Luiz Carlos Secco
Da mesma forma com que dava beleza às páginas do Jornal da Tarde, Murilo Felisberto ornamentava a vida, prestigiava as amizades, incentivava os companheiros de trabalho, acolhia as boas idéias. Afável, com voz tranqüila e sorriso que viajava entre a timidez e o respeito transmitia paz e confiança a quem dele se acercava. Foi sempre assim em nossa convivência no jornal e, posteriormente, fora dele, era tratado com elegância e me fazia sentir que estava feliz por me encontrar e que nutria admiração pelos trabalhos que realizei ao longo dos anos. Era evidente a sua alegria por encontrar um velho companheiro.

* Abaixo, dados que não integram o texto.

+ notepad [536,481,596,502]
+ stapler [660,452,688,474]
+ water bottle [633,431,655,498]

Altamente competente e criativo, era também sofisticado. Creio que não dirigia veículos, mas nutria muita paixão por carros, especialmente pelos belos, como o Duesenberg, um clássico norte-americano dos anos 20 e 30 que marcou época pela exuberância de seu acabamento, pela esportividade marcante, pelas linhas nobres e pelo requinte mecânico. Automóvel desejado por personalidades ilustres, atores e atrizes. O duque de Windsor, os reis Alfonso XIII, da Espanha, e Emmanuel, da Itália, Greta Garbo, Mae West, Clark Gable e Gary Cooper foram alguns entre os famosos a possuir um Duesenberg.
Entre os carros brasileiros, entusiasmou-se pelo Chevrolet Opala quando foi lançado, em 1968. Sua mente criativa imaginou um acabamento diferente para esse produto com carroceria européia e mecânica norte-americana com o qual a General Motors ingressou no campo dos automóveis, depois de muito tempo como mera fabricante de pick-ups e caminhões: branco, com interior inteiramente na mesma cor.

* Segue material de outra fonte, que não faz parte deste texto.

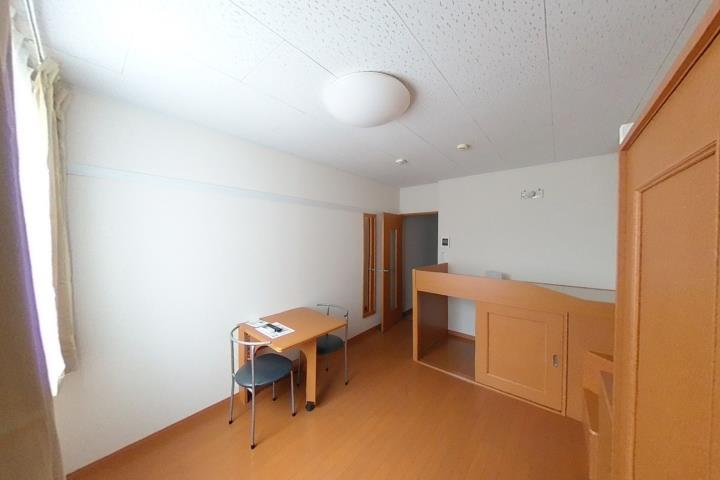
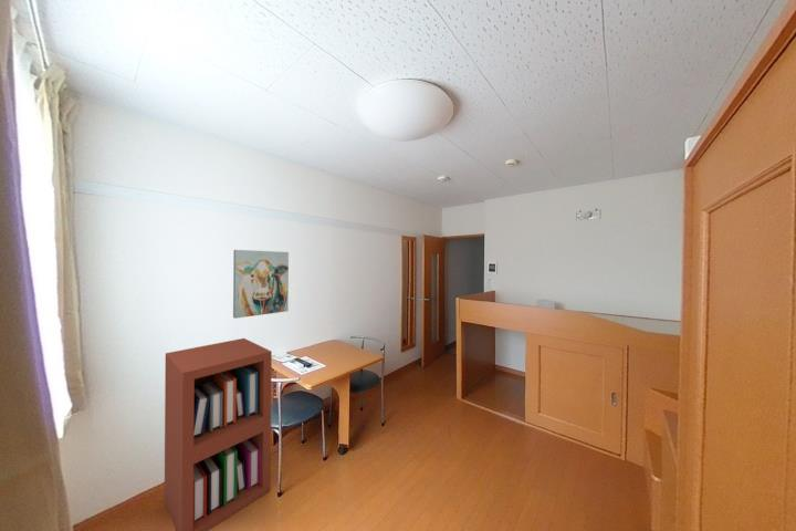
+ wall art [232,249,290,320]
+ bookshelf [164,337,273,531]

Murilo mantinha o comportamento ameno até nos momentos em que o normal seria agir com rispidez. Lembro-me que idealizei uma reportagem na antiga chácara da Willys, em São Bernardo do Campo, onde a empresa preparou-se para fotografar toda a linha 1967, inclusive o Itamaraty Executivo, primeira limusine brasileira que teve o primeiro exemplar entregue ao então presidente da República Humberto de Alencar Castelo Branco. Pelo forte esquema de segurança que seria montado, imaginei que as fotos somente seriam possíveis com o uso de um helicóptero, idéia que ele aprovou entusiasmado. Naturalmente, o setor de transportes do jornal precisaria tomar as providências para a locação da aeronave. Mas, ao entregar a requisição por ele assinada, recebi um categórico “não” do responsável. Ao saber da negativa, Murilo não perdeu a elegância, nem levantou a voz. Simplesmente levantou-se da cadeira, dirigiu-se ao chefe de transportes e o convenceu, de forma amena, sobre a importância do trabalho para o jornal.
Foi a primeira reportagem brasileira do setor automotivo com esse recurso e, como resultado, um vibrante trabalho, que envolveu tentativas de agressão, armas empunhadas e a colisão de uma pick-up Willys na traseira de um Mercury 53, que o fotógrafo Luiz Manuel idolatrava, mas que decidiu colocar no esquema para evitar a presença de veículos do jornal que nos identificassem. A reportagem terminou com uma fuga da equipe do jornal no velho Mercury amarrotado vencendo uma perseguição feita pelos raivosos funcionários da Willys em carros do modelo ainda a ser lançado. Entusiasmado com o trabalho, o próprio Murilo fez o título de uma das páginas da reportagem: “Willys 67 perde sua primeira corrida”.